More recently, the intersections between climate change, late capitalism and neo-colonialism, a globalized trade system, the advent of the anthropocene, and the deep, mostly catastrophic, transformations of those junctions, have incited many scholars and artists to look for alternative understandings of the role of water and its intrinsic relationship to life that explore better futures, not only in the context of humans but also of non-humans and the very fabric of the planet itself.
Such approaches will be the focus of this conference, which is organized by the Doha Institute and Qatar’s newest visual arts festival, Rubaiyat Qatar. We seek critical redefinition and approaches to water ways. We invite proposals for papers spanning a range of disciplines, including, but not limited to, politics, economics, geography, sociology, anthropology, history, philosophy, cultural studies and the creative arts, that take water as their central theme.
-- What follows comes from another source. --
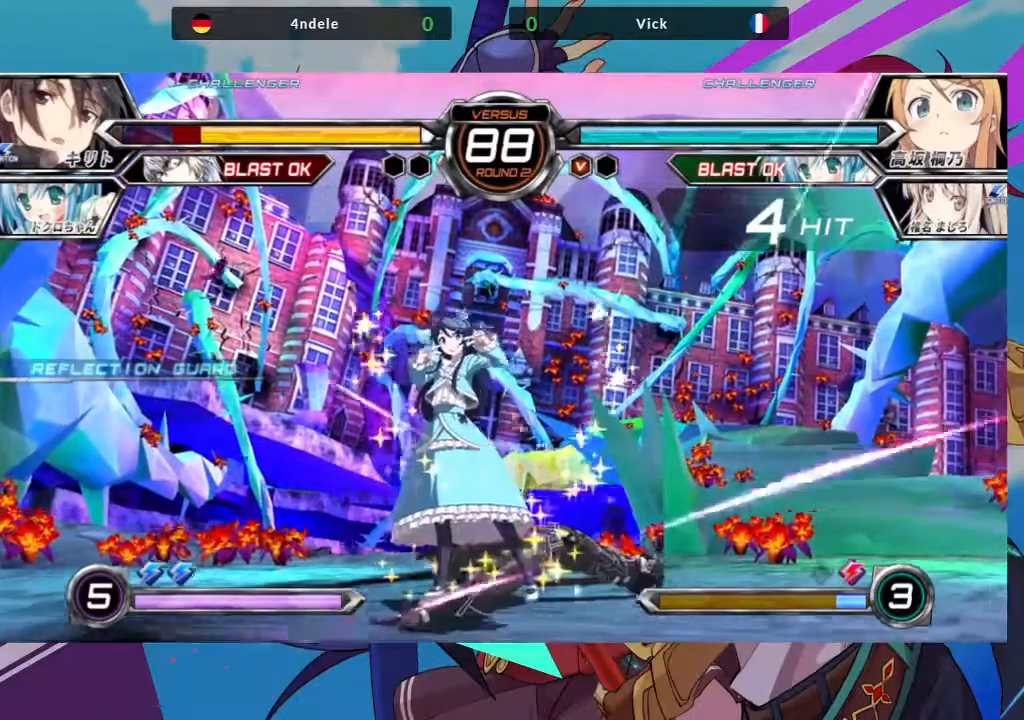
{"dt_ms": 500, "buttons": [], "left_stick": "down-left"}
Within this we would welcome proposals that consider water as both a site of traditional and emerging knowledge, of regulation and of liberation, of the managed and the unmanaged, and as a site of fluidity and liquidity that might offer greater understanding of the past, the present and what might be to come.
We believe by creating such cross-sectional platforms, the conference will boost the relevant communities of researchers and artists and further develop the quantity as well as the quality of water studies and artistic projects, while emphasizing the inter-sectional nature of the epistemic and the aesthetic aspects of water in our times and beyond.
The Doha Institute for Graduate Studies (DI) was founded in Qatar in 2015 as a Doha-based independent institution of higher education. The Institute offers MA and PhD programs in two schools: the School of Social Sciences and Humanities and the School of Economics, Administration and Public Policy. The Institute adopts a student-centred approach to learning, promotes interdisciplinary research, and uses Arabic as the primary language of instruction, with fluency in English a requirement.
Rubaiyat Qatar is a countrywide quadrennial visual-arts exhibition that will launch its inaugural edition in October 2026. A collaborative project in conjunction with a number of Qatar-based institutions, the programme also incorporates a variety of academic programmes, pop-up exhibitions and workshops that will unfold over the years preceding the opening.
Proposal requirements:
- 250–500 word abstract
- Abstracts and papers will be accepted in either Arabic or English.